I also added a fullscreen mode. The small 360×480 widget works for quick questions, but for code-heavy conversations, you need more space. An expand button in the header switches to a full-viewport layout with centered content capped at max-w-3xl.
What It Cost
Claude Haiku is remarkably cheap. With my system prompt (~3,000 tokens) and typical conversation lengths, each message costs roughly $0.001-0.003. Even with generous usage, the monthly cost is a few dollars. The rate limiter is there for abuse prevention, not cost management.

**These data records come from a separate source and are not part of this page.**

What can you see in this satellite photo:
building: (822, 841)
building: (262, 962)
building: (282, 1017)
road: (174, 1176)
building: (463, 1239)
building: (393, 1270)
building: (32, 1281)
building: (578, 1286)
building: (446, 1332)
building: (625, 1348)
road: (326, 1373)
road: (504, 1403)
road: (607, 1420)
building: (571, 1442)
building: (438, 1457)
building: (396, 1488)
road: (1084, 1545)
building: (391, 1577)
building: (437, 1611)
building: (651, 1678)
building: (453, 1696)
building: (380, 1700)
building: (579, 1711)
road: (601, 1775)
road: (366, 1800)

The development cost was essentially zero in terms of dependencies. No new npm packages were added. The entire feature is built with Next.js API routes, the Fetch API, React state, and Tailwind CSS — tools already in the project.
What I'd Do Differently
Streaming responses. Currently, the user sees "..." dots until the full response arrives. With Claude's streaming API, I could render tokens as they arrive, making the chatbot feel much more responsive. It's a straightforward change — switch from the Messages API to the streaming variant and use a ReadableStream on the client.

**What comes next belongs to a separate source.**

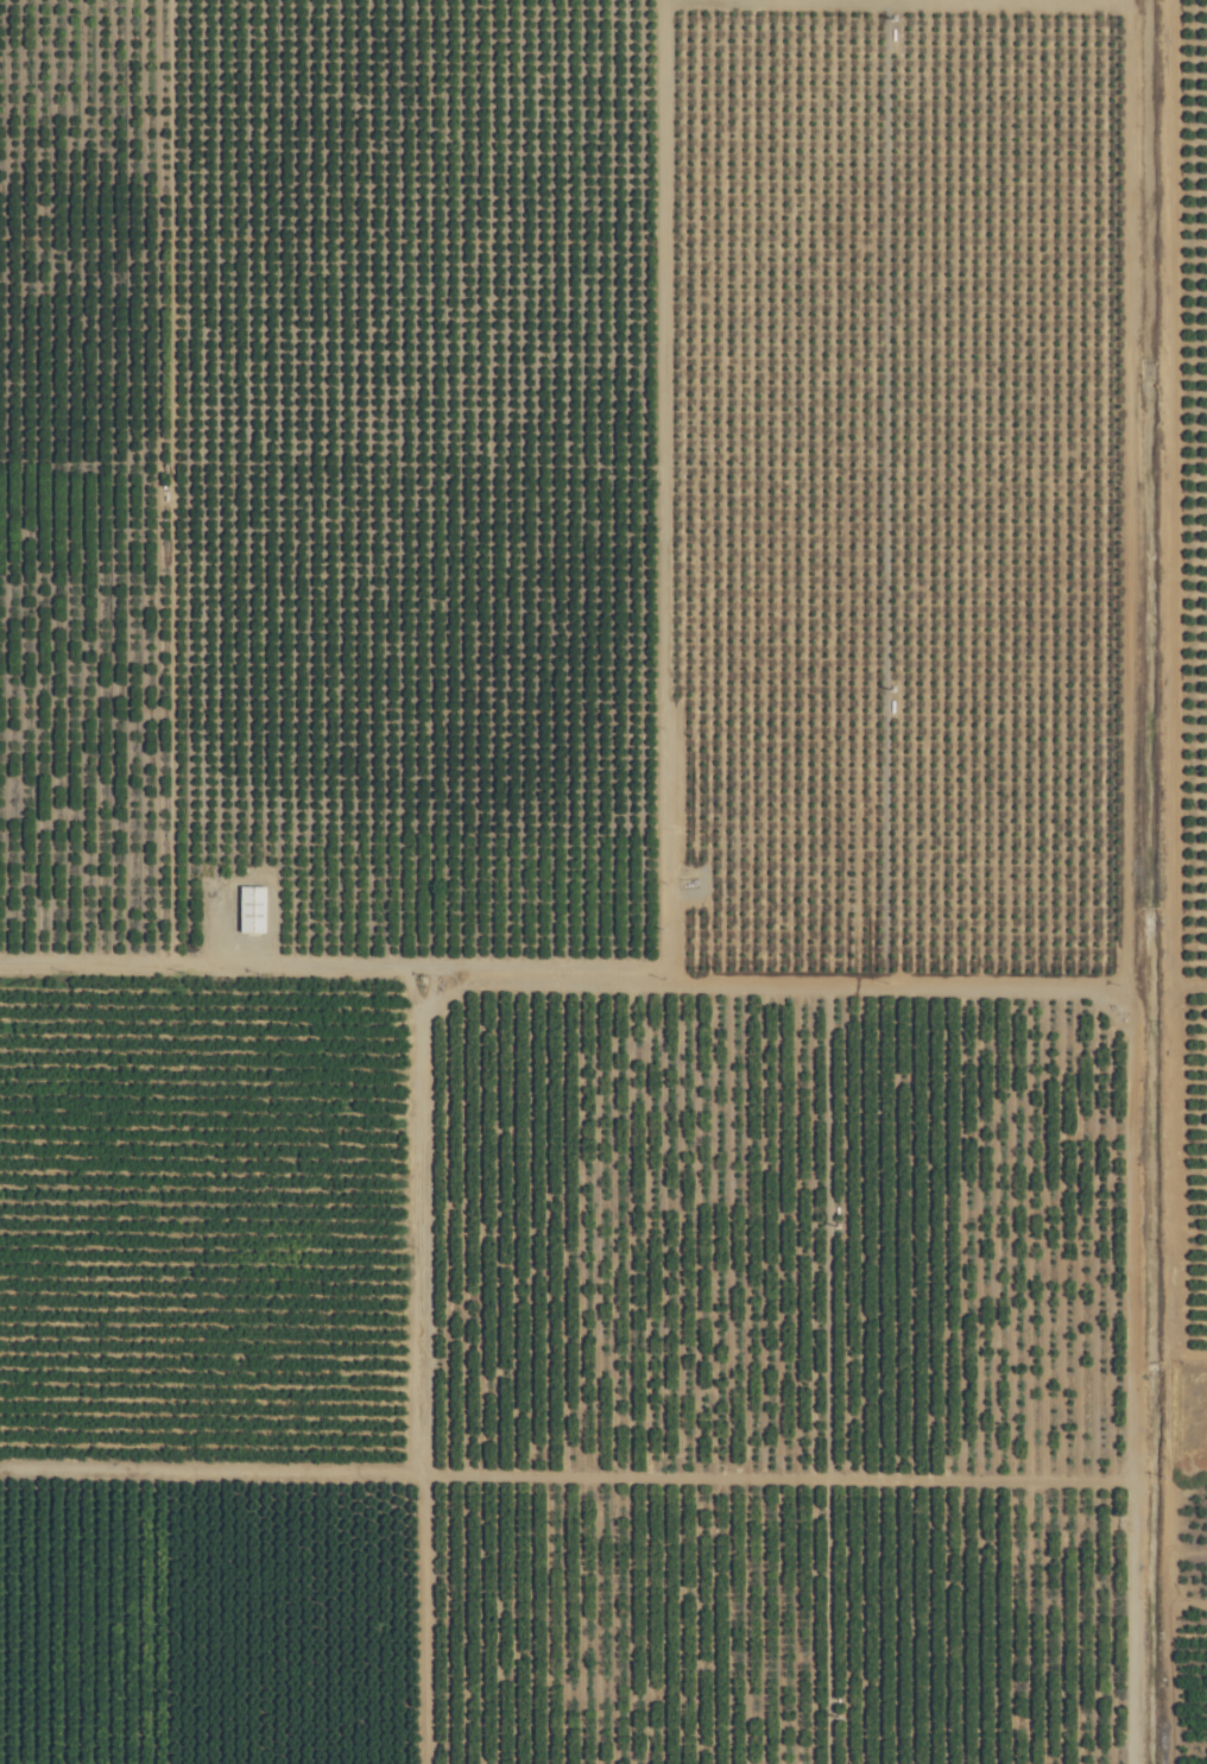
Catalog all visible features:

Persistent conversations. Right now, closing the chat loses the conversation. LocalStorage would fix this trivially. I haven't added it because I'm not sure people want their chatbot conversations persisted — but it would be a better UX for returning visitors.
Better error handling for edge cases. The current implementation handles network errors and rate limiting, but doesn't gracefully handle cases like Claude's content filtering or very long responses that hit the token limit mid-sentence.
The Takeaway
Building an AI chatbot in 2026 is not a complex infrastructure project. With a good model API, a server-side route, and basic frontend skills, you can go from nothing to a production chatbot in an afternoon. The hard part isn't the technology — it's crafting a system prompt that makes the chatbot genuinely useful instead of generically chatty.
The total implementation: ~140 lines of server code, ~230 lines of client code, zero new dependencies, one environment variable. If you have a portfolio site and want visitors to be able to ask questions about your work, this is probably the highest-leverage feature you can add.